## Task to carry out
Write out every line of text in the rows below, character for character. Leave the pictures out.

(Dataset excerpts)
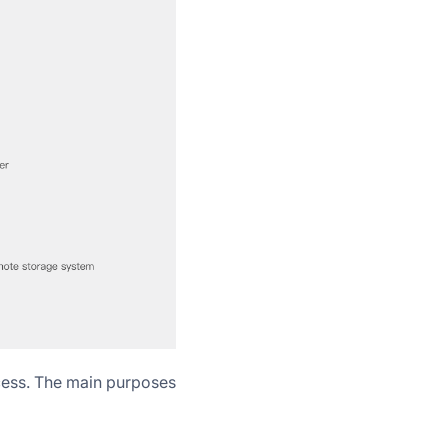
cess. The main purposes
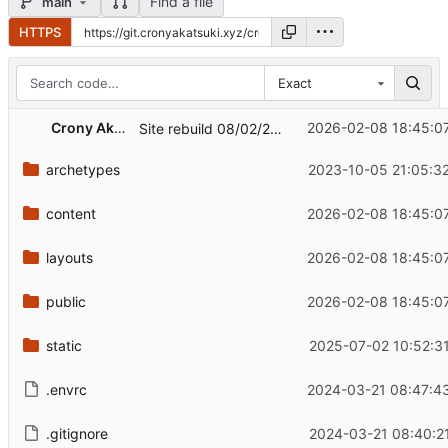
Find a file
main
HTTPS
Exact
Crony Akatsuki
2026-02-08 18:45:0
Site rebuild 08/02/2026
archetypes
2023-10-05 21:05:3
content
2026-02-08 18:45:0
layouts
2026-02-08 18:45:0
public
2026-02-08 18:45:0
static
2025-07-02 10:52:3
.envrc
2024-03-21 08:47:4
.gitignore
2024-03-21 08:40:2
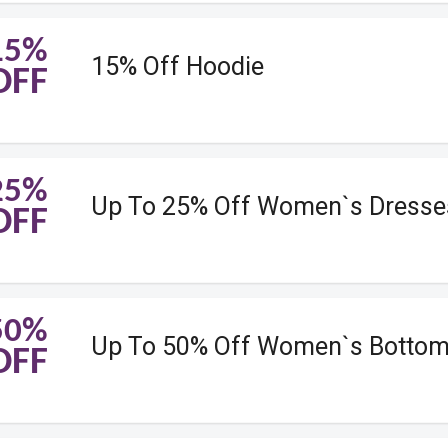
15%
15% Off Hoodie
OFF
25%
Up To 25% Off Women`s Dresse
OFF
50%
Up To 50% Off Women`s Botto
OFF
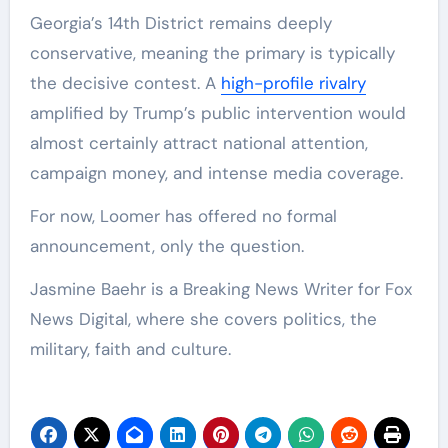
Georgia’s 14th District remains deeply
conservative, meaning the primary is typically
the decisive contest. A
high-profile rivalry
amplified by Trump’s public intervention would
almost certainly attract national attention,
campaign money, and intense media coverage.
For now, Loomer has offered no formal
announcement, only the question.
Jasmine Baehr is a Breaking News Writer for Fox
News Digital, where she covers politics, the
military, faith and culture.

## Expected answer
cess. The main purposes
Find a file
main
HTTPS
Exact
Crony Akatsuki
2026-02-08 18:45:0
Site rebuild 08/02/2026
archetypes
2023-10-05 21:05:3
content
2026-02-08 18:45:0
layouts
2026-02-08 18:45:0
public
2026-02-08 18:45:0
static
2025-07-02 10:52:3
.envrc
2024-03-21 08:47:4
.gitignore
2024-03-21 08:40:2
15%
15% Off Hoodie
OFF
25%
Up To 25% Off Women`s Dresse
OFF
50%
Up To 50% Off Women`s Botto
OFF
Georgia’s 14th District remains deeply
conservative, meaning the primary is typically
the decisive contest. A
high-profile rivalry
amplified by Trump’s public intervention would
almost certainly attract national attention,
campaign money, and intense media coverage.
For now, Loomer has offered no formal
announcement, only the question.
Jasmine Baehr is a Breaking News Writer for Fox
News Digital, where she covers politics, the
military, faith and culture.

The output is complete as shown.